§ **EXERCISE DIRECTIONS**
Exactly repeat the full listing that follows.

================

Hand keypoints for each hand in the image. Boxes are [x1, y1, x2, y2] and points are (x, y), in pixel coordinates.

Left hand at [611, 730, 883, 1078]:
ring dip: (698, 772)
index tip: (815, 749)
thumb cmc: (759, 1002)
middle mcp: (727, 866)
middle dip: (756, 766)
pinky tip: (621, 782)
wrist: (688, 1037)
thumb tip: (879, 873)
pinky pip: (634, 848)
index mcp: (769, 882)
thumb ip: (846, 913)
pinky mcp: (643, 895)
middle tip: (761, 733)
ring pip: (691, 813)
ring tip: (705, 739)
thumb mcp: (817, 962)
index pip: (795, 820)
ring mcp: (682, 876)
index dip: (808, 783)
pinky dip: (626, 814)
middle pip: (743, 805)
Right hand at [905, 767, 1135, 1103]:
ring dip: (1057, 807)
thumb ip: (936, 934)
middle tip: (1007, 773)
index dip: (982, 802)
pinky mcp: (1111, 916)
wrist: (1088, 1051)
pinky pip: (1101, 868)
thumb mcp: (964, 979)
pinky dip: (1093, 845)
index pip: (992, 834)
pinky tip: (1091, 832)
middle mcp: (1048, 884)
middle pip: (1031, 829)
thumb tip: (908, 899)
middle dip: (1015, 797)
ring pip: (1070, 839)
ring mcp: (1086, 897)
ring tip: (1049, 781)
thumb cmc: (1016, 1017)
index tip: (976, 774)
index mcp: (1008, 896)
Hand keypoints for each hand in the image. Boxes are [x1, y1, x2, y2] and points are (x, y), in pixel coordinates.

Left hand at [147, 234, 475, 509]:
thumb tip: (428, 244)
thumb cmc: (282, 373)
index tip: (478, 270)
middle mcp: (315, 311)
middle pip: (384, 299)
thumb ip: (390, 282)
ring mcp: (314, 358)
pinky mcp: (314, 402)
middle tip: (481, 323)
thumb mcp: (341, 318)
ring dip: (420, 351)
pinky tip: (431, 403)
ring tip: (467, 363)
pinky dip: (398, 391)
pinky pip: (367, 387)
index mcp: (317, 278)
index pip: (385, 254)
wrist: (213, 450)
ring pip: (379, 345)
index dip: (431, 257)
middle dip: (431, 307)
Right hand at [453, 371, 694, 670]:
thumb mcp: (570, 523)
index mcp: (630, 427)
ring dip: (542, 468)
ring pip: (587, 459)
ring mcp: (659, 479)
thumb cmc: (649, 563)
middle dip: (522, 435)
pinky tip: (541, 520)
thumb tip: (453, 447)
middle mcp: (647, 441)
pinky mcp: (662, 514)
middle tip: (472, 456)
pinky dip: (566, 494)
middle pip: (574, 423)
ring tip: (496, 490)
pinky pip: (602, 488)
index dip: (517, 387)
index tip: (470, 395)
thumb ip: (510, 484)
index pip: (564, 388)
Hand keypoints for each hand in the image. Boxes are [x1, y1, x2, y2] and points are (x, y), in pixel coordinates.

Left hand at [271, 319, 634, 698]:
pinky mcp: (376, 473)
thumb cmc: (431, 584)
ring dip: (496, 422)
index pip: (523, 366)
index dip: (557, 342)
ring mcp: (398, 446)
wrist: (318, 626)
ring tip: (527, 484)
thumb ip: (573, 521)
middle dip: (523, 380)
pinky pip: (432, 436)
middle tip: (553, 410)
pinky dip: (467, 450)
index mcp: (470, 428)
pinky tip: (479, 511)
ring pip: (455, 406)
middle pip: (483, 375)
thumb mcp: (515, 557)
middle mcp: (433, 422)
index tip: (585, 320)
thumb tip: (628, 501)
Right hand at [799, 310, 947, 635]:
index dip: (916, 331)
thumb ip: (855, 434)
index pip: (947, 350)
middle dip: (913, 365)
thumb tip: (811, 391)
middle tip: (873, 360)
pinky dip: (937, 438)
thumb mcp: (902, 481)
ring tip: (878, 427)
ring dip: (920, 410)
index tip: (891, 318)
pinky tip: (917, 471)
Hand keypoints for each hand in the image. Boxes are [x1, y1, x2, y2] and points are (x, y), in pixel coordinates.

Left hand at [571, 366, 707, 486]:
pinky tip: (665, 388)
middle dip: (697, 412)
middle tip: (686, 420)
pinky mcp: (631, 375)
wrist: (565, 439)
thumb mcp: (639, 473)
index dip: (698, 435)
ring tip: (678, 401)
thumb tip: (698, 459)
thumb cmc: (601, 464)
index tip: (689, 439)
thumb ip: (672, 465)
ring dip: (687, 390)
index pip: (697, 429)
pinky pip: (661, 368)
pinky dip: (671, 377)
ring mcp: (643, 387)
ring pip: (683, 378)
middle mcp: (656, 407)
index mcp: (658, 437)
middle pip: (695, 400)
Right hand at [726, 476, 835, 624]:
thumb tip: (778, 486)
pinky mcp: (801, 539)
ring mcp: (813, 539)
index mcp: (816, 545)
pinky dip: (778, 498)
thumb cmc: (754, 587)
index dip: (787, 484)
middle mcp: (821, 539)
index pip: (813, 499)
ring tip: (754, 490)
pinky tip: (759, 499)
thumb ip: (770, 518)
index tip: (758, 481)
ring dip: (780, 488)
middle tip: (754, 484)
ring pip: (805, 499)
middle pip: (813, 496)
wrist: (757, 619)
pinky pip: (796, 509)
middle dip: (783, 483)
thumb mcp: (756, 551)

================

§ **FINISHED TASK**
Hand keypoints for each hand in the image. Boxes are [x1, y1, x2, y2] and points are (x, y), in pixel coordinates.

Left hand at [611, 730, 883, 1078]:
ring dip: (698, 772)
index tip: (815, 749)
thumb cmc: (759, 1002)
middle mcp: (727, 866)
middle dip: (756, 766)
pinky tip: (621, 782)
wrist: (688, 1037)
thumb tip: (879, 873)
pinky pip: (634, 848)
index mcp: (769, 882)
thumb ip: (846, 913)
pinky mcp: (643, 895)
middle tip: (761, 733)
ring pip: (691, 813)
ring tip: (705, 739)
thumb mcp: (817, 962)
index pip: (795, 820)
ring mcp: (682, 876)
index dip: (808, 783)
pinky dip: (626, 814)
middle pip: (743, 805)
Right hand at [905, 767, 1135, 1103]:
ring dip: (1057, 807)
thumb ip: (936, 934)
middle tip: (1007, 773)
index dip: (982, 802)
pinky mcp: (1111, 916)
wrist: (1088, 1051)
pinky pip: (1101, 868)
thumb mcp: (964, 979)
pinky dip: (1093, 845)
index pip: (992, 834)
pinky tip: (1091, 832)
middle mcp: (1048, 884)
middle pip: (1031, 829)
thumb tip: (908, 899)
middle dip: (1015, 797)
ring pip: (1070, 839)
ring mcp: (1086, 897)
ring tip: (1049, 781)
thumb cmc: (1016, 1017)
index tip: (976, 774)
index mcp: (1008, 896)
Hand keypoints for each hand in the image. Boxes are [x1, y1, x2, y2] and points are (x, y), in pixel coordinates.

Left hand at [147, 234, 475, 509]:
thumb tip: (428, 244)
thumb cmc: (282, 373)
index tip: (478, 270)
middle mcp: (315, 311)
middle pip: (384, 299)
thumb ip: (390, 282)
ring mcp: (314, 358)
pinky mcp: (314, 402)
middle tip: (481, 323)
thumb mcp: (341, 318)
ring dip: (420, 351)
pinky tip: (431, 403)
ring tip: (467, 363)
pinky dip: (398, 391)
pinky pip: (367, 387)
index mcp: (317, 278)
index pip: (385, 254)
wrist: (213, 450)
ring pip: (379, 345)
index dip: (431, 257)
middle dip: (431, 307)
Right hand at [453, 371, 694, 670]:
thumb mcp: (570, 523)
index mcp: (630, 427)
ring dip: (542, 468)
ring pip: (587, 459)
ring mcp: (659, 479)
thumb cmc: (649, 563)
middle dip: (522, 435)
pinky tip: (541, 520)
thumb tip: (453, 447)
middle mcp: (647, 441)
pinky mcp: (662, 514)
middle tip: (472, 456)
pinky dip: (566, 494)
middle pip: (574, 423)
ring tip: (496, 490)
pinky pip: (602, 488)
index dip: (517, 387)
index tip: (470, 395)
thumb ip: (510, 484)
index pip: (564, 388)
Hand keypoints for each hand in the image. Boxes are [x1, y1, x2, y2] and points are (x, y), in pixel coordinates.

Left hand at [271, 319, 634, 698]:
pinky mcp: (376, 473)
thumb cmc: (431, 584)
ring dip: (496, 422)
index pip: (523, 366)
index dip: (557, 342)
ring mcp: (398, 446)
wrist: (318, 626)
ring tip: (527, 484)
thumb ip: (573, 521)
middle dip: (523, 380)
pinky pip: (432, 436)
middle tip: (553, 410)
pinky dip: (467, 450)
index mcp: (470, 428)
pinky tip: (479, 511)
ring pip: (455, 406)
middle pip: (483, 375)
thumb mcp: (515, 557)
middle mcp: (433, 422)
index tip: (585, 320)
thumb tip: (628, 501)
Right hand at [799, 310, 947, 635]:
index dip: (916, 331)
thumb ip: (855, 434)
index pip: (947, 350)
middle dip: (913, 365)
thumb tip: (811, 391)
middle tip: (873, 360)
pinky dip: (937, 438)
thumb mcp: (902, 481)
ring tip: (878, 427)
ring dip: (920, 410)
index tip: (891, 318)
pinky tip: (917, 471)
Hand keypoints for each hand in the image. Boxes are [x1, y1, x2, y2] and points are (x, y), in pixel coordinates.

Left hand at [571, 366, 707, 486]:
pinky tip: (665, 388)
middle dip: (697, 412)
middle tip: (686, 420)
pinky mcp: (631, 375)
wrist: (565, 439)
thumb mcp: (639, 473)
index dip: (698, 435)
ring tip: (678, 401)
thumb tip: (698, 459)
thumb cmc: (601, 464)
index tip: (689, 439)
thumb ip: (672, 465)
ring dip: (687, 390)
index pip: (697, 429)
pinky pip: (661, 368)
pinky dip: (671, 377)
ring mcp: (643, 387)
ring pip: (683, 378)
middle mcp: (656, 407)
index mcp: (658, 437)
middle pip: (695, 400)
Right hand at [726, 476, 835, 624]:
thumb tip: (778, 486)
pinky mcp: (801, 539)
ring mcp: (813, 539)
index mcp: (816, 545)
pinky dip: (778, 498)
thumb cmc: (754, 587)
index dip: (787, 484)
middle mcp: (821, 539)
index pip: (813, 499)
ring tip: (754, 490)
pinky tip: (759, 499)
thumb ip: (770, 518)
index tip: (758, 481)
ring dip: (780, 488)
middle tip: (754, 484)
ring pip: (805, 499)
middle pip: (813, 496)
wrist: (757, 619)
pinky pip: (796, 509)
middle dip: (783, 483)
thumb mcp: (756, 551)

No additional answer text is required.